Una hermana incluyó un delicioso pastel de durazno en la cena; nuestra familia se lo comió casi todo y dejó un poco para el día siguiente. Me costó mucho dormir esa noche; me desperté preocupada a las dos de la madrugada y comí unos cuantos bocados del pastel que estaba en la mesa de la cocina. Para mí fue un manjar y le di las gracias a aquella hermana por lo que llamé mi “pastel de consuelo”.

Nos sentimos agradecidos por los hermosos arreglos florales y las notas conmovedoras que llegaron a nuestro hogar. Una nota particularmente hermosa fue la de Elsie, la hija de seis años de nuestra amiga, quien escribió el siguiente mensaje:

“Queridos Miguel y Gina, los amo mucho y lamento profundamente que su papá haya muerto. Seguramente fue difícil para ustedes. También fue difícil para mí cuando murió mi bisabuelo. Me alegro de que podrán verlo en el cielo y sé que él siempre estará en sus corazones”.

Mi corazón se enterneció al leer estas dulces palabras de nuestra joven amiga. Elsie continuó diciendo que si alguna vez la necesitábamos, podíamos llamarla y que ella acudiría. Le creí; creí que la dulce Elsie estaría dispuesta a ayudarnos.

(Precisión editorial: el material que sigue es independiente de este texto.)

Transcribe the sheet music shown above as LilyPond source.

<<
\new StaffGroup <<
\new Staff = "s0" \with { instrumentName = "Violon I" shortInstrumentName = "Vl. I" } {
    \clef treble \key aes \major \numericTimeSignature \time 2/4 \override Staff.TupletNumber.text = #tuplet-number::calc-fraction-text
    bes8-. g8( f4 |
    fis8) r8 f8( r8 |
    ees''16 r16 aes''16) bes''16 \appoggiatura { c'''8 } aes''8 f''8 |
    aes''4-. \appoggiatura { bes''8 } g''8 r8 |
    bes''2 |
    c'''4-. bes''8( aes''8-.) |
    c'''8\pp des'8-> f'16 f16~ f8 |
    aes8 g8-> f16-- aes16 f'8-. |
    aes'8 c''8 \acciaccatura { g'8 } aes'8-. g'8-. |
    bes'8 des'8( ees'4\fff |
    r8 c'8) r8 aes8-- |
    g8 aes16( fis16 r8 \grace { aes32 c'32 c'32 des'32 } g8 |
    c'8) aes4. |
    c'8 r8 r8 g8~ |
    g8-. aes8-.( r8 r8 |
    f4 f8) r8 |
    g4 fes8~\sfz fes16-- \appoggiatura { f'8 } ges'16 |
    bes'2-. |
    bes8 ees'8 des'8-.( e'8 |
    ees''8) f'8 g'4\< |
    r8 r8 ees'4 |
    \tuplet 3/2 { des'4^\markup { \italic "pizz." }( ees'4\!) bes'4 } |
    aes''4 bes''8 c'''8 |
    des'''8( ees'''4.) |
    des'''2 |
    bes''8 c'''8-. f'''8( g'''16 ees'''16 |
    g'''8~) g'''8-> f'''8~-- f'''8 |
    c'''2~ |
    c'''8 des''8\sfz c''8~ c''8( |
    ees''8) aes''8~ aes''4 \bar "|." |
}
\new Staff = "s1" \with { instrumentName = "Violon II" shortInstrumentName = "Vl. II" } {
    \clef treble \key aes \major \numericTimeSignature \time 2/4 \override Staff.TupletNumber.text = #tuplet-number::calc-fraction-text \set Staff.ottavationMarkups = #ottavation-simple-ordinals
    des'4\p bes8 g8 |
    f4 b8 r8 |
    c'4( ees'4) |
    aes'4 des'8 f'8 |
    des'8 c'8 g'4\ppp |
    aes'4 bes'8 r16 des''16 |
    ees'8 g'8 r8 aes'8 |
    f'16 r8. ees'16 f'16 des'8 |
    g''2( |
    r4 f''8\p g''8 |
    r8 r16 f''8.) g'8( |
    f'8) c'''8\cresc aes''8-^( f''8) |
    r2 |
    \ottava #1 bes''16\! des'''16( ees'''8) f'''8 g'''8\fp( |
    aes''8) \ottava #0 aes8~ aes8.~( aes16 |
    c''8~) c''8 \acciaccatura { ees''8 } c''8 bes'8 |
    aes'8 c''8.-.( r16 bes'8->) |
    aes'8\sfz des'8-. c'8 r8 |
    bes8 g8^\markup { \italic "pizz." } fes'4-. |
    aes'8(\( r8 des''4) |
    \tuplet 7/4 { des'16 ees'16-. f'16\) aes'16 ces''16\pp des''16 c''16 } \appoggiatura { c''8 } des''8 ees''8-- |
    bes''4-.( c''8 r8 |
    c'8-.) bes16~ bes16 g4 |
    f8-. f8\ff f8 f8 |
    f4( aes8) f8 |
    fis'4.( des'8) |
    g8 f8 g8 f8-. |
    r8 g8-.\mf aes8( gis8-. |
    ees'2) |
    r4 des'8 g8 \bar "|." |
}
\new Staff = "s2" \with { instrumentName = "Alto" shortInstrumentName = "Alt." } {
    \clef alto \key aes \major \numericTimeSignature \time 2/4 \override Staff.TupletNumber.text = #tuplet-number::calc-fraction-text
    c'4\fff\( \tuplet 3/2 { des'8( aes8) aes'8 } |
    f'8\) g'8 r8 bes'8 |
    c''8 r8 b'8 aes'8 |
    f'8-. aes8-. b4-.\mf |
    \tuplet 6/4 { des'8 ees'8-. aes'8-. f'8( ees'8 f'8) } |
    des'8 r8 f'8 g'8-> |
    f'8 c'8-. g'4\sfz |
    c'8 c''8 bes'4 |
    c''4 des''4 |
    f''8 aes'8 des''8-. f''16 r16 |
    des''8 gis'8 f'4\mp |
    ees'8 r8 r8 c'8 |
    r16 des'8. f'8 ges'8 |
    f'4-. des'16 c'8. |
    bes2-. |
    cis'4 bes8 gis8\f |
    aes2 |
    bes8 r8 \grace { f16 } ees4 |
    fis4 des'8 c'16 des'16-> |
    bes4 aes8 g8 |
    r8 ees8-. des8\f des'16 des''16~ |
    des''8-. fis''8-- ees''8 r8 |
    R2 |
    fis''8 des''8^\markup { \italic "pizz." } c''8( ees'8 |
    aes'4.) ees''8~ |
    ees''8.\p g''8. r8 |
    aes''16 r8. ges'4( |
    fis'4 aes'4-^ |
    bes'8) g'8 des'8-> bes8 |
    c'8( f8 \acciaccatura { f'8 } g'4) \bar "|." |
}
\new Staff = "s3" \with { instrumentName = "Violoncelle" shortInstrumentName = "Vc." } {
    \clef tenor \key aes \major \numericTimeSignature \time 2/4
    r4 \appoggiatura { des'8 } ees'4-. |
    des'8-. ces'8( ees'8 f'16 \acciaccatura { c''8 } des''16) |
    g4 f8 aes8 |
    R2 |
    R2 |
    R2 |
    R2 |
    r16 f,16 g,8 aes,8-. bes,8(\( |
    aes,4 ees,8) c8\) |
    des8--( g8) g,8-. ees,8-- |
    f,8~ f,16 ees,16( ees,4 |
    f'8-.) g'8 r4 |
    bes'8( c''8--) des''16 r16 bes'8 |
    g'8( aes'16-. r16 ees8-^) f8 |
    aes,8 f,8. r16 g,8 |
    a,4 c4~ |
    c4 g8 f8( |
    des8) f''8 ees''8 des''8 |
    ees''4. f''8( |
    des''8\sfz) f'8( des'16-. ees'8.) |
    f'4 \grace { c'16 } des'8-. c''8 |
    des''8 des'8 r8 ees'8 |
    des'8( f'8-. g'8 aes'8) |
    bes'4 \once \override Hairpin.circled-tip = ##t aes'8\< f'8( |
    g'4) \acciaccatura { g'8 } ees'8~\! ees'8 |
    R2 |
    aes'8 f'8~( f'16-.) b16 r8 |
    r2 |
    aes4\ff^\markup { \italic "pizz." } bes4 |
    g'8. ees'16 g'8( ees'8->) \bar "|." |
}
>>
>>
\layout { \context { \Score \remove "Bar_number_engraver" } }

Hubo mucha gente que estuvo a nuestro lado, incluidas las amables y cariñosas enfermeras y el terapeuta de respiración que nos acompañaron a mi esposo y a mí en el hospital el día en que falleció Papito. Nos sentimos sumamente agradecidos por su amor, amabilidad y compasión en un día muy difícil de nuestra vida.

Hay una cita del élder Holland que describe perfectamente lo que sentimos por cada persona que nos amó, nos apoyó y nos tendió la mano durante ese tiempo:

“De hecho, los cielos nunca parecen estar más cerca que cuando vemos el amor de Dios manifestado en la bondad y la devoción de personas tan buenas y puras, que la palabra angelical es la única que acude a mi mente” (“El ministerio de ángeles”, Conferencia General de octubre de 2008).

Ahora, cuando miro mis lentes de gratitud, me acuerdo de las muchas personas bondadosas que nos prestaron servicio cuando más las necesitábamos. Su dulce servicio me inspira a buscar pequeñas y sencillas formas de servir a los demás cada día.


Gina Pomar
Gina Pomar lleva veintisiete años casada con su novio de la escuela secundaria, y tienen dos hijos mayores a quienes aman, adoran y a veces asfixian con consejos que no les han pedido. A ella le gusta escribir, hacer reír a las personas y organizar proyectos de servicio sencillos que unen a las personas en una meta común de ayudar a los necesitados.